Sam is in a new winter at the age of twenty-five, and she is in an ill fitting black dress that she is freezing in because she never seems to be able to dress for the occasion, even the really important ones.
She remembers a time in high school when that would have bothered her. She remembers a time in college when he bothered her. She remembers a time last Tuesday when he kissed her goodbye and then forgot to breathe long enough to say hello again. She remembers that an hour ago she stood in a church in front of all of their family and friends holding an urn. She remembers that just two years before that he had stood in that same spot with her and said "Til death to us part.", which seems like another lie because he's dead but she can still feel him invading every inch of her skin.
She knows they expected her to say something profound or beautiful. She didn't of course because she's nothing if not unpredictable. Jeff loved that about her, but now he doesn't love anything, and that really pisses her off. It pisses her off because she still loves the scent of him that clings to his pillow, and the 'I love you' notes she keeps finding all over the damn house, and the way his dress shoes look all big and masculine lined up next to her little ballet flats by the front door, and the sound of his laughter that keeps ringing in her ears even though nothing is funny anymore. She has to be here with all of these people, still loving all of these stupid things about him and he's off in some afterlife, while she deals with his stupid crying mother who wont just be quiet for a minute.
Honestly she could use some quiet right about now. She always thought grief was like the movies where after the initial rush of loved ones you were left to wallow by yourself for a while. Unfortunately she was wrong, apparently when the love of your life dies young everybody wants a piece of the action. Her best friend moves into her guestroom and her mother-in-law sleeps on the couch for two weeks, until she tells Mrs. Michaels sort of rudely that she needs to shower… at her own place, so his mother does and it seems to remind her that she has a life outside of grief. Sam takes that small victory and sets it aside because she still has a crazy overbearing chick in her guestroom and a seemingly endless stream of family and friends who "just want to see how your holding up" which she soon realizes is code for "just want to insert myself into your heartache because it makes my place in the world feel bigger". So its nearly two months after her world came crashing down before she gets a moment to herself.

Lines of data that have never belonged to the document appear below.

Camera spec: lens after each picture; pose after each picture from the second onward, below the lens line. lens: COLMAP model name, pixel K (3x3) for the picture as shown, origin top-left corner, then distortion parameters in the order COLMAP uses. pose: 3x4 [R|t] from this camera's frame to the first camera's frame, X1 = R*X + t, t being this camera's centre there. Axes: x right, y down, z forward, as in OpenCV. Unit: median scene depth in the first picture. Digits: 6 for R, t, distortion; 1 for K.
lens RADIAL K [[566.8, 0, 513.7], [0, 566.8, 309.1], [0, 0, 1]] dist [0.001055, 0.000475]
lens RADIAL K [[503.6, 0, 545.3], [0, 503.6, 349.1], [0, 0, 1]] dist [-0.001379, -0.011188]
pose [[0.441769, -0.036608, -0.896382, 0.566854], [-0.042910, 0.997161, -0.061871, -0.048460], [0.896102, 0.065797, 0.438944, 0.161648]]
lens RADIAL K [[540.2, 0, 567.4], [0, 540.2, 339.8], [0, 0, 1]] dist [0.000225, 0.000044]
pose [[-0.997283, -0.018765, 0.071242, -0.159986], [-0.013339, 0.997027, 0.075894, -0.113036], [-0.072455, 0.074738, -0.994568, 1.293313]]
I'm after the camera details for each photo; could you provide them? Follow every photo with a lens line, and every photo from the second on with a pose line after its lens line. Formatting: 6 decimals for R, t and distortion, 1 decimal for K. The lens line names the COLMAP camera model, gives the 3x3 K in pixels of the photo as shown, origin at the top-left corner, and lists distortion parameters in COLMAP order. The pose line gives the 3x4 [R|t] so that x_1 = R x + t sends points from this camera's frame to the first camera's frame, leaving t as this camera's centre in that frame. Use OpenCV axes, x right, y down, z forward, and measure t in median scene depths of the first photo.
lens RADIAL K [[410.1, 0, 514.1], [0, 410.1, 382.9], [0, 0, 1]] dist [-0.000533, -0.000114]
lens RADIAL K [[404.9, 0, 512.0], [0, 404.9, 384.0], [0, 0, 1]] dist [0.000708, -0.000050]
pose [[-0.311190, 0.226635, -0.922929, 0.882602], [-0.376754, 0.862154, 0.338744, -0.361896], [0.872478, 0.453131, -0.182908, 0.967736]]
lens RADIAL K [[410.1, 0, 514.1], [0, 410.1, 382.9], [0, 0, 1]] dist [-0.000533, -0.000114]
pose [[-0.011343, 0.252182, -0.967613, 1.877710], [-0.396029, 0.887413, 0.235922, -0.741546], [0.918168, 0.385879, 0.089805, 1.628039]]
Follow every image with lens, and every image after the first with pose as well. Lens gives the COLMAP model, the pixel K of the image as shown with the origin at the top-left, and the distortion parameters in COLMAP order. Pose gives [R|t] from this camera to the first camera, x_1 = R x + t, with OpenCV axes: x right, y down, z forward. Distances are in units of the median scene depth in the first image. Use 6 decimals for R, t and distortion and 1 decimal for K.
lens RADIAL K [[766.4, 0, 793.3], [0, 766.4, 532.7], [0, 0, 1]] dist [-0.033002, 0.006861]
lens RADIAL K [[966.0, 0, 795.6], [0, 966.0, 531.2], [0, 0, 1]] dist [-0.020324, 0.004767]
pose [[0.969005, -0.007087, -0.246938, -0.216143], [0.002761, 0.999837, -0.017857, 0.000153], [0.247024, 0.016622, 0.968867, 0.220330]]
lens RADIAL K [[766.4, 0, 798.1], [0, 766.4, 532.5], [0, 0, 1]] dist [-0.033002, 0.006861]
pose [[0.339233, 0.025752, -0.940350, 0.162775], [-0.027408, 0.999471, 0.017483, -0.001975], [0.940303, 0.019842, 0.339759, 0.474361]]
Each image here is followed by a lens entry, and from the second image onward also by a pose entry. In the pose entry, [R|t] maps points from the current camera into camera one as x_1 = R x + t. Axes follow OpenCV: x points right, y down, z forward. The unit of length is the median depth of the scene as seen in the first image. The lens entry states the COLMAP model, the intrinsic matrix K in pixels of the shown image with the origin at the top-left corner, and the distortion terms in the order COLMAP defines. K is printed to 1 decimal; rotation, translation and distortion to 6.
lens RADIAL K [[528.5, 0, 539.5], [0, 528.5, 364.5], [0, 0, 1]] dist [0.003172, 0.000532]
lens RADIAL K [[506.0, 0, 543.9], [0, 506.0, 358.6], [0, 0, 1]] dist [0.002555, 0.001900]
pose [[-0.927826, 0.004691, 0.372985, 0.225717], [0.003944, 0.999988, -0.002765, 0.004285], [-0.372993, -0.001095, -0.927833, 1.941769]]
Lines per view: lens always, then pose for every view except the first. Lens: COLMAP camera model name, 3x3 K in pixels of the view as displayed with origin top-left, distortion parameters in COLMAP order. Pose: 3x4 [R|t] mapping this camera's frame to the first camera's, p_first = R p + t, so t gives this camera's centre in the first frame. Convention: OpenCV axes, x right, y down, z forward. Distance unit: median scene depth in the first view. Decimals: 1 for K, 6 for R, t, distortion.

Which it turns out is not a good thing because idle hands are what lead her to open his closet and step inside. This closet was his one demand when they were house hunting. He said after a lifetime of living in an apartment with no closets that his first house was going to have a million. He had taken one look at the closet and declared that this was the house for them. She had laughed as he slowly but surely turned his closet into a mini man cave with a flat screen TV at the far end and a small recliner near the door. A huge Sinatra poster hangs over his record player which sits on top of a the large cabinet where all of his records are. Stepping into his little space, being surrounded by his stupid Jeff things, his stupid Jeff scent, his greatest stupid folly, it all just reminded her that he wasn't here anymore and that pissed her off all over again. Which was why she started tearing clothes off the hangers and flipped the chair and ripped the poster and threw the 45 that had been on the needle at the TV. When she was all done she regretted it because she had, in her more dramatic moments of despair, vowed to keep the house as a shrine to his memory right down to the dirty socks under the bed and the sheet music he had been working on spread out in the music room. She looks around for a minute, sitting on the floor, then she stands and walks out, closing the door firmly behind her. She feels pretty tired now so she thinks she'll just go lay down for a while.